Since 1967, the population of Jerusalem has more than tripled. New construction has become routine, infrastructure has expanded, and the city has become a center of the high-tech industry. Its sacred spaces, synagogues and study halls, chesed organizations and religious life, are remarkably vibrant. Although we still await the rebuilding of the Holy Temple, the city of Jerusalem no longer “sits in solitude, like a widow” (Eicha 1:1) but has welcomed the return of its children as was prophesied millennia ago.
Yet, there are still challenges ahead. Several nations including the United States have already returned their embassies to Jerusalem, and others have committed to do so, but much of the world still denies Jewish rights and sovereignty. NATO members like France and Turkey maintain consulates in Jerusalem that function as embassies to the Palestinians, in defiance of law and reality. Other nations like Qatar are primary subsidizers of radical Muslim forces that seek to undermine Israeli sovereignty in Jerusalem and promote the fantasy of Israel’s demise. Just in the past year, UNRWA, a major source of hostility against Israel, was closed down and banned from Jerusalem. Israel will need to act against these and other nefarious forces in order to strengthen its sovereignty over the Holy City.

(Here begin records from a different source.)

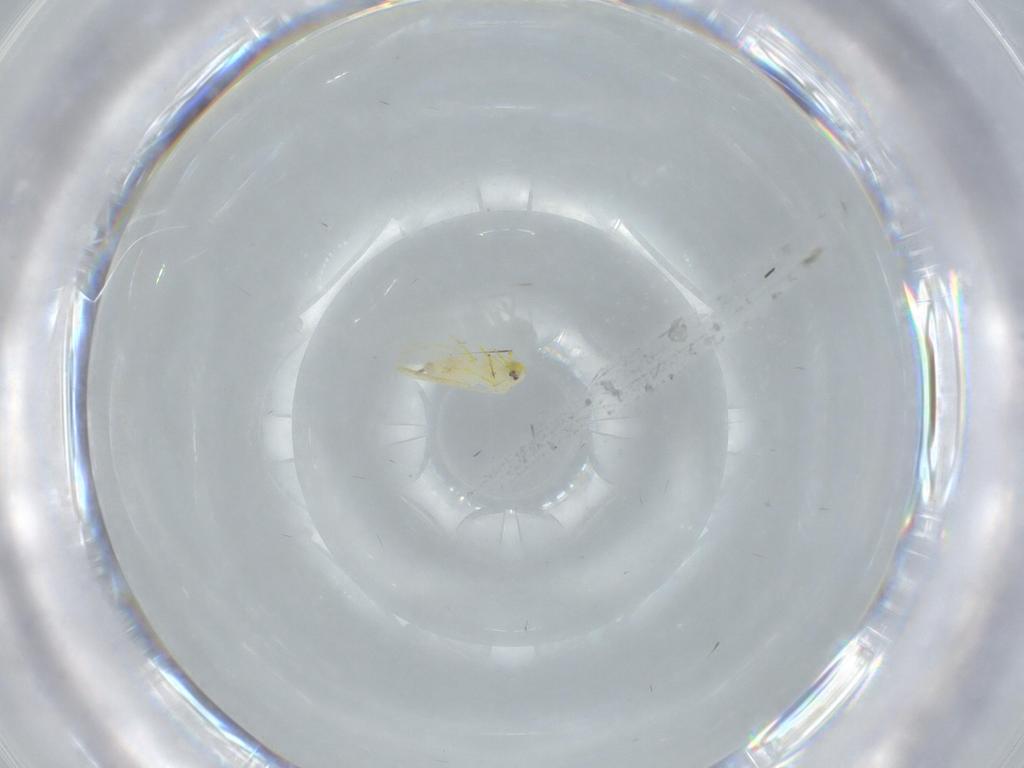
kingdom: Animalia
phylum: Arthropoda
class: Insecta
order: Hemiptera
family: Aleyrodidae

Israel’s administration of Jerusalem has guaranteed freedom of worship to all religions and the preservation of all holy places, a sharp contrast to the predation of the Jordanians and what could be expected if the city ever reverts to Arab rule in any form.

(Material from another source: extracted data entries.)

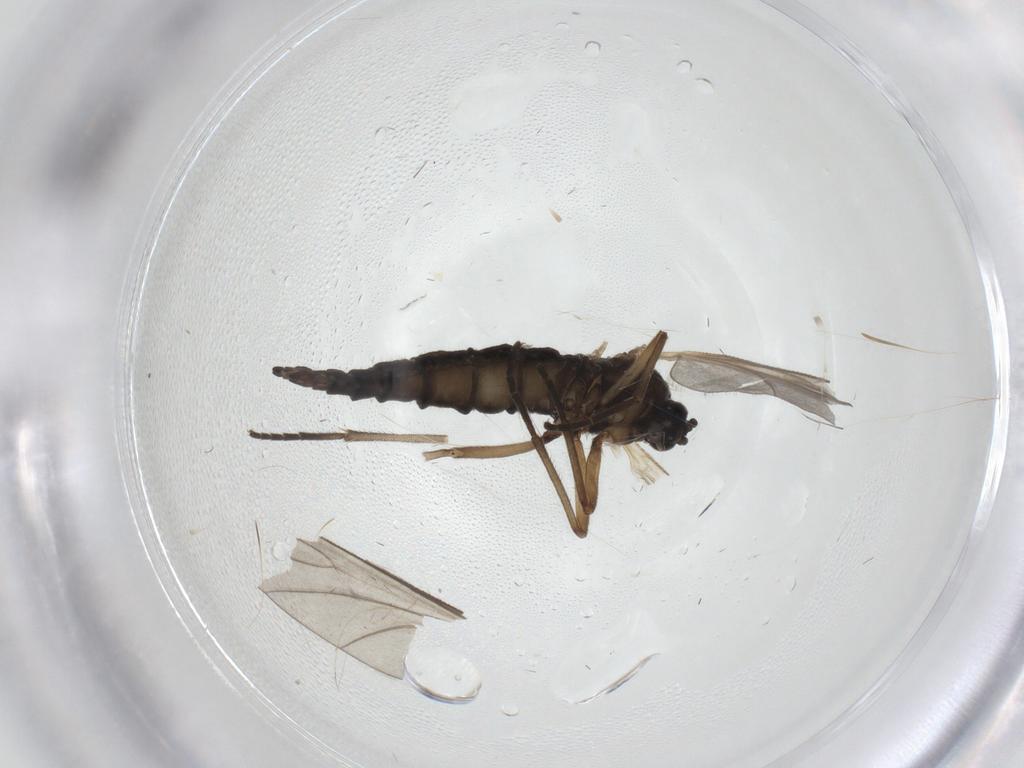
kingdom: Animalia
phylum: Arthropoda
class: Insecta
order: Diptera
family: Sciaridae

Our generation is privileged to have witnessed the liberation of Jerusalem earned through the sacrifice of our soldiers as well as the renaissance of the city now that its children have returned home. Jerusalem, today as always, is a conduit for the divine blessings that flow from heaven to earth. “Pray for the peace of Jerusalem, those who love you will find serenity” (Tehillim 122:6). Israel will meet all the challenges ahead and, we pray, usher in an era of universal peace, in which all nations will heed the “word of G-D that goes forth from Jerusalem” (Yeshayahu 2:3).